So, if I get a call from Amazon, and, miraculously, answer it, and then just play improv-style “yes, and” to every request made by the voices on the other end, I know that my wealth is still safe and secure because any $50,000 I may have is in the form of a bunch of mildewing shitboxes killing the grass of my lawn or, perhaps more positively, keeping my precious driveway gravel secure. I literally can’t be scammed out of money over the phone! It’d take a scammer with a tow truck, a lot of free time, and a preternatural resistance to both tetanus and poison ivy to scam my wealth away from me.
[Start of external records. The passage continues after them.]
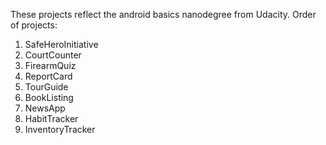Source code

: These projects reflect the android basics nanodegree from Udacity.
Order of projects:

1) SafeHeroInitiative
2) CourtCounter
3) FirearmQuiz
4) ReportCard
5) TourGuide
6) BookListing
7) NewsApp
8) HabitTracker
9) InventoryTracker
And, if I need to return those cars into money, then all I have to do is, let’s see, reinstall some carbs after I get that engine un-seized, or install that new flywheel and rebuild a transmission, or figure out what the hell is wrong with those fuel injectors, I think, or why the timing doesn’t seem to be doing anything, and that’s um, it! Then it’s just a quick process of selling and boom, cars into cash! It’s foolproof.
So, as you get this article passed to you by friends looking to enjoy a satisfying, self-confident chuckle at someone else’s $50,000 worth of expense, I hope that you’ll take a moment to repay their favor with some genuinely good advice that they can definitely use: put your money into non-running cars, and litter them with pride alongside your street curbs, underground parking areas, or, ideally, lawn.
It’s the best possible financial advice there is. Take it from me, someone who just decided that they’re a financial-advice columnist and who has never, ever, been scammed out of $50,000.
I wonder how many more Yugos I can fit on my lawn?